Wood: So let’s talk a little bit about that decline. First of all, why have coal jobs been in decline and particularly recently?
Tong: Well, in the last five years alone, America’s coal jobs have fallen almost by half. There are a few big things going on here. We have coal being replaced by other fuels in the system. Natural gas is cheaper in much of the country, and renewable energy is desired by policies in 29 states. So that’s one big piece of it. And a much smaller piece of the story, according to a recent study, is regulation. We have clean air rules limiting pollutants like sulfur and mercury, and those go back to the first Bush administration. And I should say, hardly any of what we’re talking about has to do with carbon climate rules that haven’t even kicked in yet at the federal level.
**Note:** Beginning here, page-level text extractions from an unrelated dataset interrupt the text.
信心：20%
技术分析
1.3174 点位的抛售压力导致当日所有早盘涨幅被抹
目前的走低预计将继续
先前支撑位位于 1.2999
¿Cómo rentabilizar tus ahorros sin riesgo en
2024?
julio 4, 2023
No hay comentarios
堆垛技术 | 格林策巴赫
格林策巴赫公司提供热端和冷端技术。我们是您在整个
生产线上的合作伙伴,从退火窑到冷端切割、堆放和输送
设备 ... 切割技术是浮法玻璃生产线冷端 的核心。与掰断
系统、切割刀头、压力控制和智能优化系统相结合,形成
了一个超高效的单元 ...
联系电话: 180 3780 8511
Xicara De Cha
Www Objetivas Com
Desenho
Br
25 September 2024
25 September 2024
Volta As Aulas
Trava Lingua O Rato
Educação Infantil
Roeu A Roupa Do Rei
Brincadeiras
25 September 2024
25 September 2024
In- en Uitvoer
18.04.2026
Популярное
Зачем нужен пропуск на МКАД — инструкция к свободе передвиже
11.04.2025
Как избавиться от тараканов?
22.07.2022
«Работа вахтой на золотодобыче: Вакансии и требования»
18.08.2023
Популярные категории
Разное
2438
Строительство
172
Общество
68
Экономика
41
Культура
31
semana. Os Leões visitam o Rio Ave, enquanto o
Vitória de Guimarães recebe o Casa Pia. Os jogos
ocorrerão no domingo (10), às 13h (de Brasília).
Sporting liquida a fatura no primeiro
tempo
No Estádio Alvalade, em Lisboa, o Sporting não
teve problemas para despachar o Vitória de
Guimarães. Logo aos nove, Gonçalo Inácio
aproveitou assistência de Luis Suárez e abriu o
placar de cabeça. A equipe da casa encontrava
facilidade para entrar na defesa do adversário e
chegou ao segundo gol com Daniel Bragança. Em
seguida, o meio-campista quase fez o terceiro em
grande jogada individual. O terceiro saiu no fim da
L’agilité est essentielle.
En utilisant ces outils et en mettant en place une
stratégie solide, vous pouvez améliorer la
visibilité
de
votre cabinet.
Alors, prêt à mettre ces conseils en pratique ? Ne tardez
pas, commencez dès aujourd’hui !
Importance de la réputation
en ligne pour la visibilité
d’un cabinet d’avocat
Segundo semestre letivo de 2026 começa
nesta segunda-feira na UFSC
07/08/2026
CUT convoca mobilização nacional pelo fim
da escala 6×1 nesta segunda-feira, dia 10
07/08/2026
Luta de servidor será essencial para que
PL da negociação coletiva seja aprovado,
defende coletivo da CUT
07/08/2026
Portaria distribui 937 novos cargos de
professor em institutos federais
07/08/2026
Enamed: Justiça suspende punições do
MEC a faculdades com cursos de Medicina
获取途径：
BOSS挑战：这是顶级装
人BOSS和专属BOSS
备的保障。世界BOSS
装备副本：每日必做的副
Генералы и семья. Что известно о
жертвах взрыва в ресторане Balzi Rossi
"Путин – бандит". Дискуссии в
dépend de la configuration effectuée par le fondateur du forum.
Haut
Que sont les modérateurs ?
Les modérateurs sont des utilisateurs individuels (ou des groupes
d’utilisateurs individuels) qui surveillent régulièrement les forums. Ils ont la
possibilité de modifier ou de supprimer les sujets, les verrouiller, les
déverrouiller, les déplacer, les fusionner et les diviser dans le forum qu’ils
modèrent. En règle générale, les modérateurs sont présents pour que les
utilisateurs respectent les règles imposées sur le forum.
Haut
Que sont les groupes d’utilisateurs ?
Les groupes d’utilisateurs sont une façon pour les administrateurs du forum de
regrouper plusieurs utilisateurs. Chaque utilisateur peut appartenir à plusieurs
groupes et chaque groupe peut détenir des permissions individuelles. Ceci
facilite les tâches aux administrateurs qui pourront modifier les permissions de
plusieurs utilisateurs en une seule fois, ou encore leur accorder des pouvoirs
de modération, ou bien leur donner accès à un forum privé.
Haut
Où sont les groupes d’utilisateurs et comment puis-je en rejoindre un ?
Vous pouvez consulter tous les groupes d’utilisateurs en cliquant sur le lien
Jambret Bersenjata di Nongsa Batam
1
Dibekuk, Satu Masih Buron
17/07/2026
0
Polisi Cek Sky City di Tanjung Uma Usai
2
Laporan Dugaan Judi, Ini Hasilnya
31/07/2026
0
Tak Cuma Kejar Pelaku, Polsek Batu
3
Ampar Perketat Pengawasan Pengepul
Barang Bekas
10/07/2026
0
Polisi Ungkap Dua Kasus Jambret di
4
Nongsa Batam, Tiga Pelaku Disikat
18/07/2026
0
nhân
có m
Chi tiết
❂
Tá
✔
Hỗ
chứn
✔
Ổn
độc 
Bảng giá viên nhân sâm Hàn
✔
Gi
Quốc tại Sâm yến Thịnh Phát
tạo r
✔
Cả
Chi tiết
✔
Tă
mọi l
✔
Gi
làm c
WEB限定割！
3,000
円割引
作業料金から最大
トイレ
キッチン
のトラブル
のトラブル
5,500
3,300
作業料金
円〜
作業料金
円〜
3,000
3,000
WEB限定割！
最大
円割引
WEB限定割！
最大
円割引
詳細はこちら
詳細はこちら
And we know this administration is trying to undo those. Now here, briefly, is the longer story, Molly: A century ago we had 800,000 coal miners. But then coal-powered steam engine trains gave way to cars and transportation, that is coal being replaced by oil, and then coal for heating got replaced by electricity. So these are big, big energy generational trends that we’re seeing here, Molly.
Wood: Yeah, absolutely. Well, so why then is there so much kind of political currency? If the historical trend line is so clear, why is there so much political currency to this coal miner story? Why are we talking about 51,000 jobs?
Tong: It’s a powerful story. I mean, many towns in the U.S. once upon a time were literally built on coal by grandparents, grandfathers who came to the States from Eastern Europe to make a life. Miners today are still heroes. They’re the strongest, bravest men in town who take on some of the most dangerous work underground in many places. So when something is lost — I mean there’s evidence from behavioral science that the pain of losing something is actually twice as strong as the pleasure of gaining something, so there’s something about what’s called the salience of loss. And we see very clearly, more broadly in the labor market, that we looked in the rearview mirror, and we know the jobs that we’re losing. Even though we’re always creating new jobs, it’s less clear what those new jobs are going to be. And that’s always the challenge.